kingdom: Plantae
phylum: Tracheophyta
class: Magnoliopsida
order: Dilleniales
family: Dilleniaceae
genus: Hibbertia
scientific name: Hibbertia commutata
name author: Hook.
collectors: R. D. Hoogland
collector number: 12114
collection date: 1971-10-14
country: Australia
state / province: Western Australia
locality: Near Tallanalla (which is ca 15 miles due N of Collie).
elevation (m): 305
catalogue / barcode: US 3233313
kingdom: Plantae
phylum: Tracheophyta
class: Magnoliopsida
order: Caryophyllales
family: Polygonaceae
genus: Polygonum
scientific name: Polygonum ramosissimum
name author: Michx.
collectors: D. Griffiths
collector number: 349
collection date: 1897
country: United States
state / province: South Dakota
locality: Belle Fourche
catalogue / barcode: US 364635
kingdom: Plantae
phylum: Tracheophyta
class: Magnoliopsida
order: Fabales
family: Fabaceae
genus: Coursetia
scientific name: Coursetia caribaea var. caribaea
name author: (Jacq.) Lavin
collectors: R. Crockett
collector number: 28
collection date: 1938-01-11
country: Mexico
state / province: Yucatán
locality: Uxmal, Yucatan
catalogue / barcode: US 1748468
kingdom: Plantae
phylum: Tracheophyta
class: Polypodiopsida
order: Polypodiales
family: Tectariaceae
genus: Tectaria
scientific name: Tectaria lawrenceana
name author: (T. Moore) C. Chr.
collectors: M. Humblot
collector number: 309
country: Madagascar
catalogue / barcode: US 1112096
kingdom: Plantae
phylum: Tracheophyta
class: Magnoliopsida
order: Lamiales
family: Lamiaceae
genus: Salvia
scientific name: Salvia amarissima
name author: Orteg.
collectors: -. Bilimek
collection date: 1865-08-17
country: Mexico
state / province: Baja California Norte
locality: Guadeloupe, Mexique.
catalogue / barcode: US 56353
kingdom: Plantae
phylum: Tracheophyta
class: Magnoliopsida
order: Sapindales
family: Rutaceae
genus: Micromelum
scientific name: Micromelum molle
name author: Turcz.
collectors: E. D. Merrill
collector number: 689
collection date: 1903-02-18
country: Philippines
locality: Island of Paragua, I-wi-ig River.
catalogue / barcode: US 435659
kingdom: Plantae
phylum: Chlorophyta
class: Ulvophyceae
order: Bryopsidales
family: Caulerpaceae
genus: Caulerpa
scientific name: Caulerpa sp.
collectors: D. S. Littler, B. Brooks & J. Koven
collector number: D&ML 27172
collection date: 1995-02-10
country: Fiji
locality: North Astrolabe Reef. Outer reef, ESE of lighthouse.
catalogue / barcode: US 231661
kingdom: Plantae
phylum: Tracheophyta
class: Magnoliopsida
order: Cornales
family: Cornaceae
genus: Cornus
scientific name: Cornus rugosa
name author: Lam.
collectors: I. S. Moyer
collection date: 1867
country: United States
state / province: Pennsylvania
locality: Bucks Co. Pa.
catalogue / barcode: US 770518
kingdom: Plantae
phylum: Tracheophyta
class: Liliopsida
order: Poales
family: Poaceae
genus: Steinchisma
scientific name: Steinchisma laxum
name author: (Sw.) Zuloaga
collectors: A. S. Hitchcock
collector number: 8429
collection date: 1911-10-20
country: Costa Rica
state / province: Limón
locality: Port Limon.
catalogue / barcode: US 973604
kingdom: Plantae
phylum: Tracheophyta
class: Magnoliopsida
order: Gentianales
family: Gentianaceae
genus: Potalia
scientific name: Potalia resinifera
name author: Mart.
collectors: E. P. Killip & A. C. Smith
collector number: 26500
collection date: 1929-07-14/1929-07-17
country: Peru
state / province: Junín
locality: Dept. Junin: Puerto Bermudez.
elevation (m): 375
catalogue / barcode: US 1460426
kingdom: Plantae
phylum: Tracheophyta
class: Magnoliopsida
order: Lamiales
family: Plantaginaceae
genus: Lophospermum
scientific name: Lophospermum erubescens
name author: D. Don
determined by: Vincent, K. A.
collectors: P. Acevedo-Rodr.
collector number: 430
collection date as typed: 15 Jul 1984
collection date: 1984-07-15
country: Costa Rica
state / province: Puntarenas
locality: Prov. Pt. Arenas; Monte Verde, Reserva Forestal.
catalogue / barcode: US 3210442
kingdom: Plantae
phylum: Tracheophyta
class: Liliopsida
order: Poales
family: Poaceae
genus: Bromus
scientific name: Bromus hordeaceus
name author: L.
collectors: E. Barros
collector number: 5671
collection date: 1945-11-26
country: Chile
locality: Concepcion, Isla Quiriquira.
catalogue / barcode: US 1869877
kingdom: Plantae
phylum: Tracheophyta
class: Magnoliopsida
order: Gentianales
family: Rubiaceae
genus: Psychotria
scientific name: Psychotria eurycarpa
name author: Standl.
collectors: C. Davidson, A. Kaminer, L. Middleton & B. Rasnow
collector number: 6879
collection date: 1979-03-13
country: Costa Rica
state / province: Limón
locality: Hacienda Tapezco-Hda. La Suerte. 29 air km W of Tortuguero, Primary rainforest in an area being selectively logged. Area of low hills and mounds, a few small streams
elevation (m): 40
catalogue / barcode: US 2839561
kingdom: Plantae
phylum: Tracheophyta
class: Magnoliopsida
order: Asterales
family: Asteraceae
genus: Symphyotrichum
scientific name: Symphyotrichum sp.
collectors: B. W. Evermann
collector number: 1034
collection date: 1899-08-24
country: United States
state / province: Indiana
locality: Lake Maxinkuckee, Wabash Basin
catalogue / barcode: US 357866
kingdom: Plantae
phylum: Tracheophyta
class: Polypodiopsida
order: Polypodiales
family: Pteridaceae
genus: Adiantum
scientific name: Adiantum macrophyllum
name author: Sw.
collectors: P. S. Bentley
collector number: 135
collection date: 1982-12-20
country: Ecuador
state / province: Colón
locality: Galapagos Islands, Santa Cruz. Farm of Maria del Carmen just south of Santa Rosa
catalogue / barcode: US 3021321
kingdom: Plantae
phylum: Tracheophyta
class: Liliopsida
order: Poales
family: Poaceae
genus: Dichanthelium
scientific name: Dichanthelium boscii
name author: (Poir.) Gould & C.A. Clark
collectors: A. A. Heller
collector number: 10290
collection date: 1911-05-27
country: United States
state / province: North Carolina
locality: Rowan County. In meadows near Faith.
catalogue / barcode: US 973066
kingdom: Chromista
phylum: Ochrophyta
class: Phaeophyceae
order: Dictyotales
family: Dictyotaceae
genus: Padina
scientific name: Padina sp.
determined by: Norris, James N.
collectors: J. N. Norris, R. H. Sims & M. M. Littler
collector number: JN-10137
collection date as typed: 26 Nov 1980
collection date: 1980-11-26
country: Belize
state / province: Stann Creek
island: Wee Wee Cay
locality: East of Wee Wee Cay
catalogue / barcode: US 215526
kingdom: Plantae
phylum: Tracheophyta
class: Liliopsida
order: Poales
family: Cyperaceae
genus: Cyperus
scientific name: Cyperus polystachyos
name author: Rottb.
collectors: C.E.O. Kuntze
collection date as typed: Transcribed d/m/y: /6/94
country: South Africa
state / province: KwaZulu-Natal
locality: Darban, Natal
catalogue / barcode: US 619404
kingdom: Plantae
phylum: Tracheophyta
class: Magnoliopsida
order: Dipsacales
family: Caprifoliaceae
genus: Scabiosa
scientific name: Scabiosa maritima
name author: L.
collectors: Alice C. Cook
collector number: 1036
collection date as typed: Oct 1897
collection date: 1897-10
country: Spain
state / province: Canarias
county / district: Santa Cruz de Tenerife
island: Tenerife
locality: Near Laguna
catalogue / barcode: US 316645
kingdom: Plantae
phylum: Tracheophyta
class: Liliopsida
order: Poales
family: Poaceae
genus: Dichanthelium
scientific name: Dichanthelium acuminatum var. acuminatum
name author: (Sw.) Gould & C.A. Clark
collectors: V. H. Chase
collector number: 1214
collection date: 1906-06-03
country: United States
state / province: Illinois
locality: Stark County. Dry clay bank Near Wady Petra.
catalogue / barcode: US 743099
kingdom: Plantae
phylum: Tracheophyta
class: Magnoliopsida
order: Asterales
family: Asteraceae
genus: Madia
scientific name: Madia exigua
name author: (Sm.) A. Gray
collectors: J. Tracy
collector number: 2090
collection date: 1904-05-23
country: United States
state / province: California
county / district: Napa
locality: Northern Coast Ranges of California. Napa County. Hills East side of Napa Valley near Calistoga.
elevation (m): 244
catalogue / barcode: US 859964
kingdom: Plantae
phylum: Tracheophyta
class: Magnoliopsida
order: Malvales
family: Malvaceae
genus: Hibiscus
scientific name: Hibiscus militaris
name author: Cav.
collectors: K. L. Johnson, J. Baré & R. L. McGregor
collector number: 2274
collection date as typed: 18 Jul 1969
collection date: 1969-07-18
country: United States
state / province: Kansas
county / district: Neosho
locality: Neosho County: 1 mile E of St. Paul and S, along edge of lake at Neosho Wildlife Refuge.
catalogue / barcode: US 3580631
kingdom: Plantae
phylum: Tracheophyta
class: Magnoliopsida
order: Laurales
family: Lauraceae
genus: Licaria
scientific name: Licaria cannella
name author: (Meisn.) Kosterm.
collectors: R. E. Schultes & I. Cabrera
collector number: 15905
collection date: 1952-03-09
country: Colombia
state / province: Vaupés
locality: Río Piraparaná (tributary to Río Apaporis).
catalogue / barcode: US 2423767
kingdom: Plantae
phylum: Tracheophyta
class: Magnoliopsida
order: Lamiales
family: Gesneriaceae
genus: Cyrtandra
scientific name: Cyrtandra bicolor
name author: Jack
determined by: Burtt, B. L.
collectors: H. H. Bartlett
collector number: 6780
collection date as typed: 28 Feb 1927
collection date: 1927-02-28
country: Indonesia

************

Work instructions = Convert the lines above, from the line containing "state / province: Yucatán" through the line containing "name author: Turcz." (both included), into a Markdown table with the columns No. and Line. Number each line, and leave out any blank lines.

Written answer =
| No. | Line |
|---|---|
| 1 | state / province: Yucatán |
| 2 | locality: Uxmal, Yucatan |
| 3 | catalogue / barcode: US 1748468 |
| 4 | kingdom: Plantae |
| 5 | phylum: Tracheophyta |
| 6 | class: Polypodiopsida |
| 7 | order: Polypodiales |
| 8 | family: Tectariaceae |
| 9 | genus: Tectaria |
| 10 | scientific name: Tectaria lawrenceana |
| 11 | name author: (T. Moore) C. Chr. |
| 12 | collectors: M. Humblot |
| 13 | collector number: 309 |
| 14 | country: Madagascar |
| 15 | catalogue / barcode: US 1112096 |
| 16 | kingdom: Plantae |
| 17 | phylum: Tracheophyta |
| 18 | class: Magnoliopsida |
| 19 | order: Lamiales |
| 20 | family: Lamiaceae |
| 21 | genus: Salvia |
| 22 | scientific name: Salvia amarissima |
| 23 | name author: Orteg. |
| 24 | collectors: -. Bilimek |
| 25 | collection date: 1865-08-17 |
| 26 | country: Mexico |
| 27 | state / province: Baja California Norte |
| 28 | locality: Guadeloupe, Mexique. |
| 29 | catalogue / barcode: US 56353 |
| 30 | kingdom: Plantae |
| 31 | phylum: Tracheophyta |
| 32 | class: Magnoliopsida |
| 33 | order: Sapindales |
| 34 | family: Rutaceae |
| 35 | genus: Micromelum |
| 36 | scientific name: Micromelum molle |
| 37 | name author: Turcz. |